(Saved entries)

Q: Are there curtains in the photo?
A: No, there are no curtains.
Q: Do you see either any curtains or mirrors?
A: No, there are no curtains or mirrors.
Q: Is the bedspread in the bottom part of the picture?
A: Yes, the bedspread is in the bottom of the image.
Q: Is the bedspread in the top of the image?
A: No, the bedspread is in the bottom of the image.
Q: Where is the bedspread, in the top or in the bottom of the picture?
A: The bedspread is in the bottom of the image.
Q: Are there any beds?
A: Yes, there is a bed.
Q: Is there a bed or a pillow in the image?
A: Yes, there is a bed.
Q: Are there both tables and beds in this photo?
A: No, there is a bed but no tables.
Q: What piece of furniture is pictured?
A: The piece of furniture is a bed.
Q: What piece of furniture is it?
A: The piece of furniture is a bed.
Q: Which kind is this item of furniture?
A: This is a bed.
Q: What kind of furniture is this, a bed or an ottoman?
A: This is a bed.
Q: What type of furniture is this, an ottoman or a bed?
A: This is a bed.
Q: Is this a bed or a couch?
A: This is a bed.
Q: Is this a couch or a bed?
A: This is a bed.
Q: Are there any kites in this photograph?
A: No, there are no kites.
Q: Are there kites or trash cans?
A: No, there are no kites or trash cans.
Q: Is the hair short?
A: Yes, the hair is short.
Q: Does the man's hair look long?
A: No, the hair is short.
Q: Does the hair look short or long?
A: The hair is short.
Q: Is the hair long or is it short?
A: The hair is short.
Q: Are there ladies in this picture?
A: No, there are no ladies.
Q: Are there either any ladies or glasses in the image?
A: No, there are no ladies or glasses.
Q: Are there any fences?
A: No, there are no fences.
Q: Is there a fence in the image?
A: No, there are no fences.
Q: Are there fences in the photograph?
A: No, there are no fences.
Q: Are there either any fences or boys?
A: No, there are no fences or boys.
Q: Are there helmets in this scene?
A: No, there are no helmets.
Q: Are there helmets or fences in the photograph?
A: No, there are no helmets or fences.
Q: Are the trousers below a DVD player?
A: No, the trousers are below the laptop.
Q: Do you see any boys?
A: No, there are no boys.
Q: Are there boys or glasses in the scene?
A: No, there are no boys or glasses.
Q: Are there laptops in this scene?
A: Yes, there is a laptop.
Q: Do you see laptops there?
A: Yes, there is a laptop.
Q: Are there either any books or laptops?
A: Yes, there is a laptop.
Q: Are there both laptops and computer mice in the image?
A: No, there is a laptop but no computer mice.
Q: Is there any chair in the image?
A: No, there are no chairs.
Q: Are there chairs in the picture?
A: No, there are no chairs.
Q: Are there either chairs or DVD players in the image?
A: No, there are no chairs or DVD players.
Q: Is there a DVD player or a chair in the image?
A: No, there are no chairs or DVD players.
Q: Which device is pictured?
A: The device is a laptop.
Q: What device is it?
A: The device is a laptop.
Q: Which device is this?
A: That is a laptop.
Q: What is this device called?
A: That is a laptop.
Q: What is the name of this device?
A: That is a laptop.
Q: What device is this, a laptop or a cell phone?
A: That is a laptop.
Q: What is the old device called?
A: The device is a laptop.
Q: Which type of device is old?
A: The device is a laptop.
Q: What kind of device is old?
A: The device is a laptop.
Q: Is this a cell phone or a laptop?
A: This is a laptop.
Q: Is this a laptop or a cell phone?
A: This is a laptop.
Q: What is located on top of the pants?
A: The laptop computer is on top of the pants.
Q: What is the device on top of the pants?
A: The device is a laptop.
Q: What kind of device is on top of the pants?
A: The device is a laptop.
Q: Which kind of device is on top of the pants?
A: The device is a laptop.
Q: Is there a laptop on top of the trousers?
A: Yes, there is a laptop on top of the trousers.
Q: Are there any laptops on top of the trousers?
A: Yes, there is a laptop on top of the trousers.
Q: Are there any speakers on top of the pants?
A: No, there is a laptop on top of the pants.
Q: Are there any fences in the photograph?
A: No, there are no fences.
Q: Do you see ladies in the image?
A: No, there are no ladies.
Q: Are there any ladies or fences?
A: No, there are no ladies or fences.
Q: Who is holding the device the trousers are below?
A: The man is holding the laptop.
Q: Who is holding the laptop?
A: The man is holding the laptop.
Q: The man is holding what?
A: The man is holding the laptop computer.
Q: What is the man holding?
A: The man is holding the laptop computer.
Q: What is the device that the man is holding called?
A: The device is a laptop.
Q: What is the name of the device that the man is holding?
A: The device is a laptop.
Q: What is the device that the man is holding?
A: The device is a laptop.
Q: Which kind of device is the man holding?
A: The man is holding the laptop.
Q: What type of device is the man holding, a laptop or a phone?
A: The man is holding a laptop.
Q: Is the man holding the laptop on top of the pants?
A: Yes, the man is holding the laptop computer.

• Work instruction
Rewrite all of the lines above with "photograph" changed to "picture" wherever it occurs, keeping everything else the same.

• Output below
Q: Are there curtains in the photo?
A: No, there are no curtains.
Q: Do you see either any curtains or mirrors?
A: No, there are no curtains or mirrors.
Q: Is the bedspread in the bottom part of the picture?
A: Yes, the bedspread is in the bottom of the image.
Q: Is the bedspread in the top of the image?
A: No, the bedspread is in the bottom of the image.
Q: Where is the bedspread, in the top or in the bottom of the picture?
A: The bedspread is in the bottom of the image.
Q: Are there any beds?
A: Yes, there is a bed.
Q: Is there a bed or a pillow in the image?
A: Yes, there is a bed.
Q: Are there both tables and beds in this photo?
A: No, there is a bed but no tables.
Q: What piece of furniture is pictured?
A: The piece of furniture is a bed.
Q: What piece of furniture is it?
A: The piece of furniture is a bed.
Q: Which kind is this item of furniture?
A: This is a bed.
Q: What kind of furniture is this, a bed or an ottoman?
A: This is a bed.
Q: What type of furniture is this, an ottoman or a bed?
A: This is a bed.
Q: Is this a bed or a couch?
A: This is a bed.
Q: Is this a couch or a bed?
A: This is a bed.
Q: Are there any kites in this picture?
A: No, there are no kites.
Q: Are there kites or trash cans?
A: No, there are no kites or trash cans.
Q: Is the hair short?
A: Yes, the hair is short.
Q: Does the man's hair look long?
A: No, the hair is short.
Q: Does the hair look short or long?
A: The hair is short.
Q: Is the hair long or is it short?
A: The hair is short.
Q: Are there ladies in this picture?
A: No, there are no ladies.
Q: Are there either any ladies or glasses in the image?
A: No, there are no ladies or glasses.
Q: Are there any fences?
A: No, there are no fences.
Q: Is there a fence in the image?
A: No, there are no fences.
Q: Are there fences in the picture?
A: No, there are no fences.
Q: Are there either any fences or boys?
A: No, there are no fences or boys.
Q: Are there helmets in this scene?
A: No, there are no helmets.
Q: Are there helmets or fences in the picture?
A: No, there are no helmets or fences.
Q: Are the trousers below a DVD player?
A: No, the trousers are below the laptop.
Q: Do you see any boys?
A: No, there are no boys.
Q: Are there boys or glasses in the scene?
A: No, there are no boys or glasses.
Q: Are there laptops in this scene?
A: Yes, there is a laptop.
Q: Do you see laptops there?
A: Yes, there is a laptop.
Q: Are there either any books or laptops?
A: Yes, there is a laptop.
Q: Are there both laptops and computer mice in the image?
A: No, there is a laptop but no computer mice.
Q: Is there any chair in the image?
A: No, there are no chairs.
Q: Are there chairs in the picture?
A: No, there are no chairs.
Q: Are there either chairs or DVD players in the image?
A: No, there are no chairs or DVD players.
Q: Is there a DVD player or a chair in the image?
A: No, there are no chairs or DVD players.
Q: Which device is pictured?
A: The device is a laptop.
Q: What device is it?
A: The device is a laptop.
Q: Which device is this?
A: That is a laptop.
Q: What is this device called?
A: That is a laptop.
Q: What is the name of this device?
A: That is a laptop.
Q: What device is this, a laptop or a cell phone?
A: That is a laptop.
Q: What is the old device called?
A: The device is a laptop.
Q: Which type of device is old?
A: The device is a laptop.
Q: What kind of device is old?
A: The device is a laptop.
Q: Is this a cell phone or a laptop?
A: This is a laptop.
Q: Is this a laptop or a cell phone?
A: This is a laptop.
Q: What is located on top of the pants?
A: The laptop computer is on top of the pants.
Q: What is the device on top of the pants?
A: The device is a laptop.
Q: What kind of device is on top of the pants?
A: The device is a laptop.
Q: Which kind of device is on top of the pants?
A: The device is a laptop.
Q: Is there a laptop on top of the trousers?
A: Yes, there is a laptop on top of the trousers.
Q: Are there any laptops on top of the trousers?
A: Yes, there is a laptop on top of the trousers.
Q: Are there any speakers on top of the pants?
A: No, there is a laptop on top of the pants.
Q: Are there any fences in the picture?
A: No, there are no fences.
Q: Do you see ladies in the image?
A: No, there are no ladies.
Q: Are there any ladies or fences?
A: No, there are no ladies or fences.
Q: Who is holding the device the trousers are below?
A: The man is holding the laptop.
Q: Who is holding the laptop?
A: The man is holding the laptop.
Q: The man is holding what?
A: The man is holding the laptop computer.
Q: What is the man holding?
A: The man is holding the laptop computer.
Q: What is the device that the man is holding called?
A: The device is a laptop.
Q: What is the name of the device that the man is holding?
A: The device is a laptop.
Q: What is the device that the man is holding?
A: The device is a laptop.
Q: Which kind of device is the man holding?
A: The man is holding the laptop.
Q: What type of device is the man holding, a laptop or a phone?
A: The man is holding a laptop.
Q: Is the man holding the laptop on top of the pants?
A: Yes, the man is holding the laptop computer.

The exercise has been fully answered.